• [Supplied material]:
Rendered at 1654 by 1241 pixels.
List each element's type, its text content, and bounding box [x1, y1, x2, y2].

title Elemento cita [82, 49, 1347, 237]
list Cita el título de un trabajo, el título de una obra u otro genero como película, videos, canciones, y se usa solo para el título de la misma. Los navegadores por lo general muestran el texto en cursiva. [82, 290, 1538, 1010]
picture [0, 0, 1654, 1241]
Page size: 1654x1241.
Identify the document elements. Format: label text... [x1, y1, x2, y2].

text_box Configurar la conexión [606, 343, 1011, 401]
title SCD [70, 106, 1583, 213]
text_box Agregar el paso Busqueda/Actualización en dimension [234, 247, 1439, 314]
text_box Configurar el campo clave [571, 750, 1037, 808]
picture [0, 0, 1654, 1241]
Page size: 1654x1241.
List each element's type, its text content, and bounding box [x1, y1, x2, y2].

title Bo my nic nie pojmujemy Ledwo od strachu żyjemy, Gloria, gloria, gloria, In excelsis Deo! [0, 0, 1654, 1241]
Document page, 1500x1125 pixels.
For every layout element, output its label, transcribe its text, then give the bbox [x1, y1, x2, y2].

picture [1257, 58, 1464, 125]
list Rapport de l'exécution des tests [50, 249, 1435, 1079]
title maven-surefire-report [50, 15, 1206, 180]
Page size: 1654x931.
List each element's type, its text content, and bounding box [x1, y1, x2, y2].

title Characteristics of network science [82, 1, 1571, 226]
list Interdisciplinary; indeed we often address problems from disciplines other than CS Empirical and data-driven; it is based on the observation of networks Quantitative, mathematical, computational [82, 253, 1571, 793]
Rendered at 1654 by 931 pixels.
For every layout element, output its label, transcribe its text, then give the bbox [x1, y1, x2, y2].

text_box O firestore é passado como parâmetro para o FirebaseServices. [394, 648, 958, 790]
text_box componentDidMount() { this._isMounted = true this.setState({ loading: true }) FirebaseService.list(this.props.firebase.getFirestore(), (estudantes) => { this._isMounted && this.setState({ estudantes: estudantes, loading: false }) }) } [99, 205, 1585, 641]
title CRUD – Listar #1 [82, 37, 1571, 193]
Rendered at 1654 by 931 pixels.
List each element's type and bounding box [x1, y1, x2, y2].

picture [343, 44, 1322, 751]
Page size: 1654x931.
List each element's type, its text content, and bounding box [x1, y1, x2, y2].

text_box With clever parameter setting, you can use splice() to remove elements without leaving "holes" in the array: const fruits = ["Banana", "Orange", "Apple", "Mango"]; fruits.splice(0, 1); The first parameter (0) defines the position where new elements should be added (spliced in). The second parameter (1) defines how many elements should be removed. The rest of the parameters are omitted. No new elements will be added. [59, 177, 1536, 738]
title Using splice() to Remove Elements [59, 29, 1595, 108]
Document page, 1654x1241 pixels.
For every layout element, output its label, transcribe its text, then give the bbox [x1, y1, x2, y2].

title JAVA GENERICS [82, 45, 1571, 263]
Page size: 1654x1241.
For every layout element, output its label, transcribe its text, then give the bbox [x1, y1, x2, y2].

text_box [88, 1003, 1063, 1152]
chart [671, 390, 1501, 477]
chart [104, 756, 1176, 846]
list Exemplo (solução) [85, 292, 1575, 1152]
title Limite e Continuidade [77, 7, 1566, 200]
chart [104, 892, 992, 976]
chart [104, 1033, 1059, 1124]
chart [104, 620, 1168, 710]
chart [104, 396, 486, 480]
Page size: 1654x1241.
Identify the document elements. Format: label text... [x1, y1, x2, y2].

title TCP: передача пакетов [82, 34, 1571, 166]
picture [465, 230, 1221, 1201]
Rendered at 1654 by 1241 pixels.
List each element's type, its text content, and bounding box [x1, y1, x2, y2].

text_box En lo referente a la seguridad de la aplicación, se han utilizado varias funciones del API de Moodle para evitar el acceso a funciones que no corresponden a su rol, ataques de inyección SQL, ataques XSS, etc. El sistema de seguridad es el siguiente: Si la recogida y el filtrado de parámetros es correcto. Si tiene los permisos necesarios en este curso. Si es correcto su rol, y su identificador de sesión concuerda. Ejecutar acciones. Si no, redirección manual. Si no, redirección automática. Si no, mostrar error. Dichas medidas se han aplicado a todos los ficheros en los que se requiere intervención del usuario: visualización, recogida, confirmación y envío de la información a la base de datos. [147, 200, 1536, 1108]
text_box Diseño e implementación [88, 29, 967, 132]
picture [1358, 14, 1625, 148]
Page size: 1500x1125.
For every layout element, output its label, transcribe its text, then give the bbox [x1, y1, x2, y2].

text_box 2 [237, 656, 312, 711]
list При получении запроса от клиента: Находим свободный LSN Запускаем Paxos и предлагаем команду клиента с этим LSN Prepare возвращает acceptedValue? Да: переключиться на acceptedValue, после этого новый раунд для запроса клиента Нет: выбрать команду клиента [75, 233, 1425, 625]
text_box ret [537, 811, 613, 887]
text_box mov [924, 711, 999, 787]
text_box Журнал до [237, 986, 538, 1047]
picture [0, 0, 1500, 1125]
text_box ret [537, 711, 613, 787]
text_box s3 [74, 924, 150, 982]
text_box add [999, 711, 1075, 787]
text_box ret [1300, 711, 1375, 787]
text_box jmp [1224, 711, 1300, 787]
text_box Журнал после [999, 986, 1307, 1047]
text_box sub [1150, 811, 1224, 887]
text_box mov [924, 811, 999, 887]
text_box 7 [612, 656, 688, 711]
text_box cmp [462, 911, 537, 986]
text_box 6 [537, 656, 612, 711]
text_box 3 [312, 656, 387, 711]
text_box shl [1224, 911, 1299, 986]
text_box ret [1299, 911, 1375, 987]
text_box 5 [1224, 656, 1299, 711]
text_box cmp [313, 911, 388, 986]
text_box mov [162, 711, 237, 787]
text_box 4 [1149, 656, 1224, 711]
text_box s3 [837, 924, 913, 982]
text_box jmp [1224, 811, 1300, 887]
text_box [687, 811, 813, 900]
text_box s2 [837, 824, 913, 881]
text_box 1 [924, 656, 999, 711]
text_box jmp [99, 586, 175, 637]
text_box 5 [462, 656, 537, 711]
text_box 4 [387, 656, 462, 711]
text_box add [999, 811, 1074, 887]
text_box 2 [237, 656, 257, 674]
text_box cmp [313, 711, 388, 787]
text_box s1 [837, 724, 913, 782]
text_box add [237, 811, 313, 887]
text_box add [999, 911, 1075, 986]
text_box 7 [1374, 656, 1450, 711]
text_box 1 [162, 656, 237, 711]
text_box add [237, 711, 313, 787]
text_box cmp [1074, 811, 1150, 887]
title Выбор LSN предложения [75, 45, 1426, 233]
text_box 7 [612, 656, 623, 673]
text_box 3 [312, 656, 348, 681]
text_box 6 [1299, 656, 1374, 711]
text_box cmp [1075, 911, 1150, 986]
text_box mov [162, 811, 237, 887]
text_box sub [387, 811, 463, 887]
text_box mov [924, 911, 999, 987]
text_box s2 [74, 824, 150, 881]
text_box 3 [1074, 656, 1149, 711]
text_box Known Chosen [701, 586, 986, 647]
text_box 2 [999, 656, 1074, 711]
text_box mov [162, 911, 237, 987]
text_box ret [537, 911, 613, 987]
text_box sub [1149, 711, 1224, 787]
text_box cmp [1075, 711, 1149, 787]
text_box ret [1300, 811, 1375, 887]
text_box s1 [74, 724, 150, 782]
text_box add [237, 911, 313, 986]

• [What is required]:
Write out every row again, changing "bounding box" to "enclosing rectangle" wherever it appears and leaving everything else unchanged.

• [Answer]:
Rendered at 1654 by 1241 pixels.
List each element's type, its text content, and enclosing rectangle [x1, y1, x2, y2].

title Elemento cita [82, 49, 1347, 237]
list Cita el título de un trabajo, el título de una obra u otro genero como película, videos, canciones, y se usa solo para el título de la misma. Los navegadores por lo general muestran el texto en cursiva. [82, 290, 1538, 1010]
picture [0, 0, 1654, 1241]
Page size: 1654x1241.
Identify the document elements. Format: label text... [x1, y1, x2, y2].

text_box Configurar la conexión [606, 343, 1011, 401]
title SCD [70, 106, 1583, 213]
text_box Agregar el paso Busqueda/Actualización en dimension [234, 247, 1439, 314]
text_box Configurar el campo clave [571, 750, 1037, 808]
picture [0, 0, 1654, 1241]
Page size: 1654x1241.
List each element's type, its text content, and enclosing rectangle [x1, y1, x2, y2].

title Bo my nic nie pojmujemy Ledwo od strachu żyjemy, Gloria, gloria, gloria, In excelsis Deo! [0, 0, 1654, 1241]
Document page, 1500x1125 pixels.
For every layout element, output its label, transcribe its text, then give the bbox [x1, y1, x2, y2].

picture [1257, 58, 1464, 125]
list Rapport de l'exécution des tests [50, 249, 1435, 1079]
title maven-surefire-report [50, 15, 1206, 180]
Page size: 1654x931.
List each element's type, its text content, and enclosing rectangle [x1, y1, x2, y2].

title Characteristics of network science [82, 1, 1571, 226]
list Interdisciplinary; indeed we often address problems from disciplines other than CS Empirical and data-driven; it is based on the observation of networks Quantitative, mathematical, computational [82, 253, 1571, 793]
Rendered at 1654 by 931 pixels.
For every layout element, output its label, transcribe its text, then give the bbox [x1, y1, x2, y2].

text_box O firestore é passado como parâmetro para o FirebaseServices. [394, 648, 958, 790]
text_box componentDidMount() { this._isMounted = true this.setState({ loading: true }) FirebaseService.list(this.props.firebase.getFirestore(), (estudantes) => { this._isMounted && this.setState({ estudantes: estudantes, loading: false }) }) } [99, 205, 1585, 641]
title CRUD – Listar #1 [82, 37, 1571, 193]
Rendered at 1654 by 931 pixels.
List each element's type and enclosing rectangle [x1, y1, x2, y2].

picture [343, 44, 1322, 751]
Page size: 1654x931.
List each element's type, its text content, and enclosing rectangle [x1, y1, x2, y2].

text_box With clever parameter setting, you can use splice() to remove elements without leaving "holes" in the array: const fruits = ["Banana", "Orange", "Apple", "Mango"]; fruits.splice(0, 1); The first parameter (0) defines the position where new elements should be added (spliced in). The second parameter (1) defines how many elements should be removed. The rest of the parameters are omitted. No new elements will be added. [59, 177, 1536, 738]
title Using splice() to Remove Elements [59, 29, 1595, 108]
Document page, 1654x1241 pixels.
For every layout element, output its label, transcribe its text, then give the bbox [x1, y1, x2, y2].

title JAVA GENERICS [82, 45, 1571, 263]
Page size: 1654x1241.
For every layout element, output its label, transcribe its text, then give the bbox [x1, y1, x2, y2].

text_box [88, 1003, 1063, 1152]
chart [671, 390, 1501, 477]
chart [104, 756, 1176, 846]
list Exemplo (solução) [85, 292, 1575, 1152]
title Limite e Continuidade [77, 7, 1566, 200]
chart [104, 892, 992, 976]
chart [104, 1033, 1059, 1124]
chart [104, 620, 1168, 710]
chart [104, 396, 486, 480]
Page size: 1654x1241.
Identify the document elements. Format: label text... [x1, y1, x2, y2].

title TCP: передача пакетов [82, 34, 1571, 166]
picture [465, 230, 1221, 1201]
Rendered at 1654 by 1241 pixels.
List each element's type, its text content, and enclosing rectangle [x1, y1, x2, y2].

text_box En lo referente a la seguridad de la aplicación, se han utilizado varias funciones del API de Moodle para evitar el acceso a funciones que no corresponden a su rol, ataques de inyección SQL, ataques XSS, etc. El sistema de seguridad es el siguiente: Si la recogida y el filtrado de parámetros es correcto. Si tiene los permisos necesarios en este curso. Si es correcto su rol, y su identificador de sesión concuerda. Ejecutar acciones. Si no, redirección manual. Si no, redirección automática. Si no, mostrar error. Dichas medidas se han aplicado a todos los ficheros en los que se requiere intervención del usuario: visualización, recogida, confirmación y envío de la información a la base de datos. [147, 200, 1536, 1108]
text_box Diseño e implementación [88, 29, 967, 132]
picture [1358, 14, 1625, 148]
Page size: 1500x1125.
For every layout element, output its label, transcribe its text, then give the bbox [x1, y1, x2, y2].

text_box 2 [237, 656, 312, 711]
list При получении запроса от клиента: Находим свободный LSN Запускаем Paxos и предлагаем команду клиента с этим LSN Prepare возвращает acceptedValue? Да: переключиться на acceptedValue, после этого новый раунд для запроса клиента Нет: выбрать команду клиента [75, 233, 1425, 625]
text_box ret [537, 811, 613, 887]
text_box mov [924, 711, 999, 787]
text_box Журнал до [237, 986, 538, 1047]
picture [0, 0, 1500, 1125]
text_box ret [537, 711, 613, 787]
text_box s3 [74, 924, 150, 982]
text_box add [999, 711, 1075, 787]
text_box ret [1300, 711, 1375, 787]
text_box jmp [1224, 711, 1300, 787]
text_box Журнал после [999, 986, 1307, 1047]
text_box sub [1150, 811, 1224, 887]
text_box mov [924, 811, 999, 887]
text_box 7 [612, 656, 688, 711]
text_box cmp [462, 911, 537, 986]
text_box 6 [537, 656, 612, 711]
text_box 3 [312, 656, 387, 711]
text_box shl [1224, 911, 1299, 986]
text_box ret [1299, 911, 1375, 987]
text_box 5 [1224, 656, 1299, 711]
text_box cmp [313, 911, 388, 986]
text_box mov [162, 711, 237, 787]
text_box 4 [1149, 656, 1224, 711]
text_box s3 [837, 924, 913, 982]
text_box jmp [1224, 811, 1300, 887]
text_box [687, 811, 813, 900]
text_box s2 [837, 824, 913, 881]
text_box 1 [924, 656, 999, 711]
text_box jmp [99, 586, 175, 637]
text_box 5 [462, 656, 537, 711]
text_box 4 [387, 656, 462, 711]
text_box add [999, 811, 1074, 887]
text_box 2 [237, 656, 257, 674]
text_box cmp [313, 711, 388, 787]
text_box s1 [837, 724, 913, 782]
text_box add [237, 811, 313, 887]
text_box add [999, 911, 1075, 986]
text_box 7 [1374, 656, 1450, 711]
text_box 1 [162, 656, 237, 711]
text_box add [237, 711, 313, 787]
text_box cmp [1074, 811, 1150, 887]
title Выбор LSN предложения [75, 45, 1426, 233]
text_box 7 [612, 656, 623, 673]
text_box 3 [312, 656, 348, 681]
text_box 6 [1299, 656, 1374, 711]
text_box cmp [1075, 911, 1150, 986]
text_box mov [162, 811, 237, 887]
text_box sub [387, 811, 463, 887]
text_box mov [924, 911, 999, 987]
text_box s2 [74, 824, 150, 881]
text_box 3 [1074, 656, 1149, 711]
text_box Known Chosen [701, 586, 986, 647]
text_box 2 [999, 656, 1074, 711]
text_box mov [162, 911, 237, 987]
text_box ret [537, 911, 613, 987]
text_box sub [1149, 711, 1224, 787]
text_box cmp [1075, 711, 1149, 787]
text_box ret [1300, 811, 1375, 887]
text_box s1 [74, 724, 150, 782]
text_box add [237, 911, 313, 986]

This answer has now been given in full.